Deployment methods and best practices

Once a CDKTF application is complete, developers can deploy the infrastructure defined in the application in two ways: using the cdktf deploy command, which acts like the terraform apply command in Terraform, or the cdktf synth command to synthesise the application and using Terraform thereafter. The latter can be more popular in organisations where Terraform is integrated with existing CI pipelines, whereas the former is recommended in applications where complex dependencies exist. Unlike Terraform, CDKTF can interpret the inter-dependencies among the stacks, so that the required objects in different stacks can be deployed sequentially. If Terraform Cloud is used in your organisation, both the methods can be adopted.

When designing the architecture of a CDKTF application, it is recommended to create multiple stacks based on:

  • Stages, such as develop, test and production
  • Business units, such as finance, operations
  • Types of objects, such as databases, compute engines
  • Regions, if high availability is required

To achieve this, the custom constructs that describe the stacks should be as reusable as possible, as described in the section above.

If you have sensitive data stored in and read from environment variables, it is noteworthy that the synthesised CDKTF code generated from the cdktf synth command will display those data in plain text. CDKTF therefore recommends using the TerraformVariable construct to access sensitive data.

When to use CDKTF?

While many DevOps practitioners feel comfortable managing their infrastructure via the declarative way using HCL, you should consider using CDKTF when your team have a strong preference or need to use a procedural language to define and manage the infrastructure so that they can apply programming idioms including parameters, loops, conditionals, composition, and inheritance to model your system design using building blocks from cloud providers.

Examples:

You are part of a team that doesn’t have people with HCL skills, then a frontend or backend developer with cloud knowledge could easily use TFCDK to deploy the required infrastructure following IaC best practices.

You currently manage your infrastructure with TF and you have a lot of dynamic resource blocks, for_each and count statements, or a lot of duplicated resource types. These could be code smells hinting that you’d like to do more with HCL but are limited by its declarative nature.

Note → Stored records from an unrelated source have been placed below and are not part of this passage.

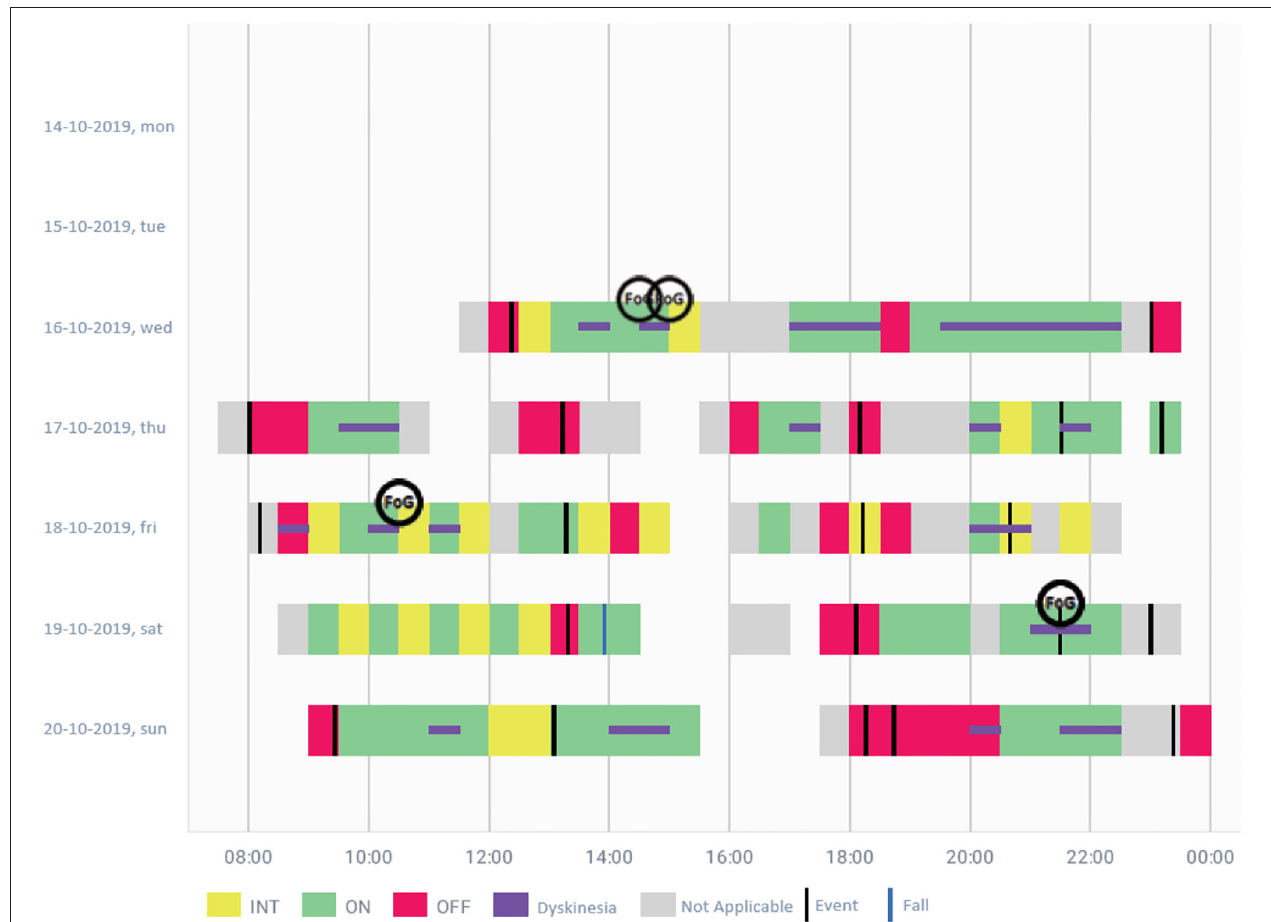
FIGURE 5 | An example of the distribution of symptoms (hourly distribution of symptoms along different days following the established color code), one of the graphics generated by STAT-ON TM . This patient has a concurrent OFF zone every day around 18:00. It is clear when the patient rests at 15:00 or 16:00 every day. The OFF and dyskinesia are significant, but the FoG only appears 4 times, being practically insignificant and should be contrasted with the patient. The black line is when the button was pushed, in this case when the patient took the medication.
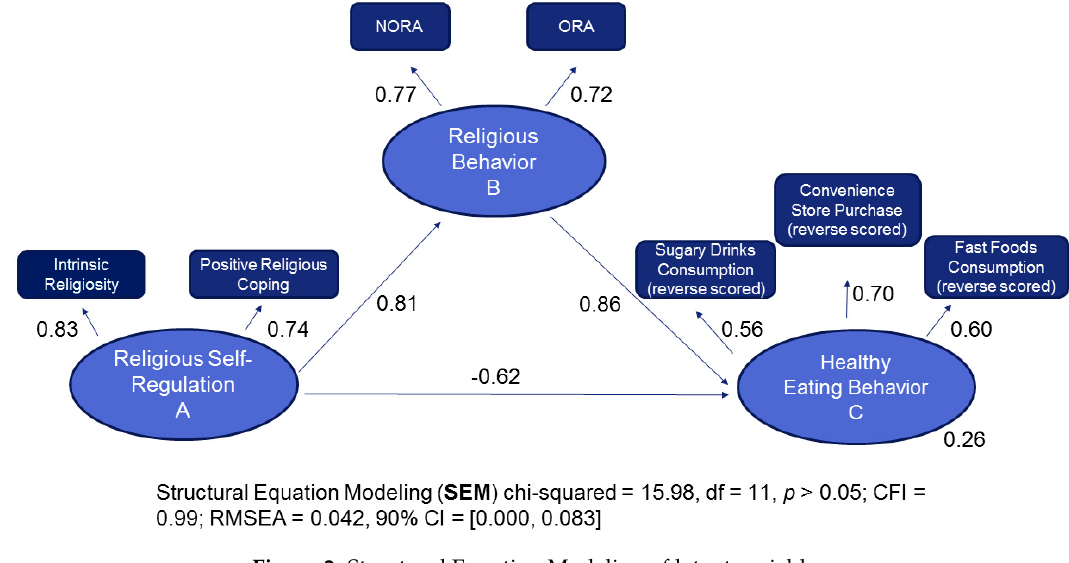
Figure 2. Structural Equation Modeling of latent variables.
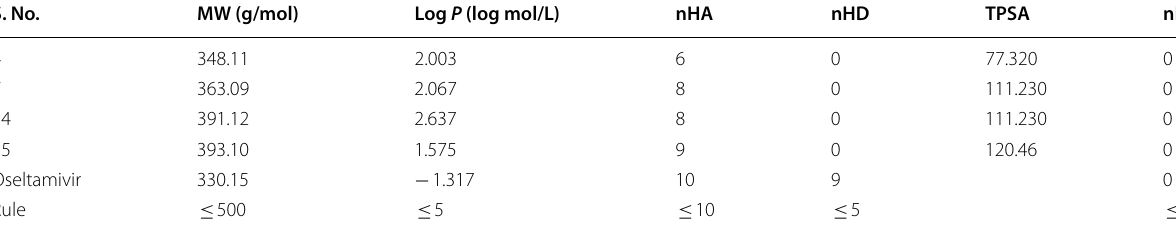
Table 15 Lipinski’s rule of the lead compounds in the dataset S. No.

CDKTF could work well for you if your team needs to create abstractions to help manage complexity. CDKTF allows developers to build applications with high-level constructs that automatically provide sensible, secure defaults and reusable code for your cloud resources, defining more infrastructure composed of multiple resources with less code.

Example:

An infosec policy has recently been updated: it is now required that all your AWS S3 buckets are encrypted with their own custom key and have server access logs enabled. With TF this new requirement will need to be captured for every new “aws_s3_bucket” resource. With TFCDK, you can simply define/update a single custom construct and re-use it across all your stacks. Additionally, you can write a unit test with your favourite testing framework to check if any unencrypted or unmonitored S3 bucket is found in your app. This will ensure that whenever the infrastructure code gets updated, the policy will always be respected and the infosec team remains happy.

From a code management point of view, adopting CDKTF allows you to put your infrastructure, application code and configuration all in one place, ensuring that at every milestone you have a complete, cloud-deployable system. You can also easily share infrastructure design patterns among teams within your organisation or even with the public.

Despite the benefits and flexibility CDKTF offers, the tool may not be the most efficient choice for every project in every team. For example, some teams are very comfortable with using Terraform and have created numerous HCL modules, providers, etc. Additionally, if you like to write code for every piece of infrastructure to deploy, then TFCDK is probably not for you either since it can “hide” complexity through construct inheritance or default variables. It is also worth noting that being a newly released tool, it can lag a bit behind on documentation or log verbosity, but we’d expect this to improve over time.